2006-10-09 23:35:31 · 15 answers · asked by gen 2 in Science & Mathematics ➔ Physics
450 metres/second
2006-10-09 23:40:29 · answer #1 · answered by jquittenton2 3 · 0⤊ 0⤋
With the Principle of Conservation of Momentum, the equation will be, m1v1 + m2v2 = MV. Here we assume
m1 = mass of bullet = 8g
v1 = inivitial velocity of bullet
m2 = mass of wooden block = 9 kg = 9000gms
v2 = initial velocity of wooden block = 0 cm/s
M = Mass of wooden block + bullet = 9008 gms
V = Final velocity of the combined mass = 40cms/s
Hence 8*v1 + 0 = 9008*40
Therefore v1 = (9008*40)/8 = 45,040cm/s i.e.450.4 Meters/sec
So initial velocity of horizontally fired bullet = 450.4 m/s
2006-10-10 06:48:51 · answer #2 · answered by Manindomb 2 · 0⤊ 0⤋
can not be answered, some energy is used to make a tunnel in the wood for the bullet. The question should be that after collision the bullet stops and the block moves at 40cm/s
2006-10-10 07:54:38 · answer #3 · answered by gjmb1960 7 · 0⤊ 1⤋
Holden is close but is an order of magnitude out.

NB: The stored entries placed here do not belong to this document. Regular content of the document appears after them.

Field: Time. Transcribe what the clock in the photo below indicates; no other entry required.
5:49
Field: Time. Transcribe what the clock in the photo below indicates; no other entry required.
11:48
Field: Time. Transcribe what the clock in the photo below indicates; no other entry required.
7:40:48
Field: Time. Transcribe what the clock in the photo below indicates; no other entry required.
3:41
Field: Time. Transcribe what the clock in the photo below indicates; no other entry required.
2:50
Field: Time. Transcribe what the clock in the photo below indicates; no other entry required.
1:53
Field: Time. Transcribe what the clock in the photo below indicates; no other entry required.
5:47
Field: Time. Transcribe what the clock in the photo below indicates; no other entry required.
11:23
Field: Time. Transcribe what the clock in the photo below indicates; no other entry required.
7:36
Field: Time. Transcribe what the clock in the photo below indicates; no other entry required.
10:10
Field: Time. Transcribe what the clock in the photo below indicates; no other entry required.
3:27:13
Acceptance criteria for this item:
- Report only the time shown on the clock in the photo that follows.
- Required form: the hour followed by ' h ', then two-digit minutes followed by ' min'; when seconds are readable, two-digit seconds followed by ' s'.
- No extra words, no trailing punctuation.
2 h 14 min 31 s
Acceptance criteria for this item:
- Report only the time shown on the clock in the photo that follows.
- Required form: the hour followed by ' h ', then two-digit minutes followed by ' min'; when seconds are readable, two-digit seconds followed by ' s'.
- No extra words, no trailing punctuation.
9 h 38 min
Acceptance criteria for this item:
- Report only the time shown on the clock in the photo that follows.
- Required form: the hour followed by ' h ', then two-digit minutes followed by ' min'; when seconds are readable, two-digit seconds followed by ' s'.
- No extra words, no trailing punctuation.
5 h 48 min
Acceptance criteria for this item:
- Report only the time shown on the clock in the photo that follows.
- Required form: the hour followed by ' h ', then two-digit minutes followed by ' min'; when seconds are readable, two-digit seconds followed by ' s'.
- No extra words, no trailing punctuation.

The final mass is 9.008 kg, the final velocity 0.4 m/s which gives:
9.008 x 0.4 = 3.6032 kg m /s of momentum
Assuming a completely elastic process, i.e. no energy lost in the collision, all of this momentum will be conserved. Thus to get the initial velocity you divide by the initial mass (0.008 kg)
3.6032 x 0.008 = 450.4 m/s
2006-10-10 06:49:24 · answer #4 · answered by Vanguard 3 · 0⤊ 0⤋
8.0g=0.008kg,40cm/s=0.4m/s,
let initial velocity of the bullet be v
let the mass of the bullet be m
let the mass of the block be M
let the velocity when they join be V
law of conservation of linear momentum sates that
momentum before impact=momentum after impact
mv=[M+m]V
0.008*v=[9+0.008]*0.4
0.008*v=9.008*0.4
v=9.008*0.4/0.008
v=450.04m/s
the initial velocity of the bullet is 450.04m/s or 4.5cm/s.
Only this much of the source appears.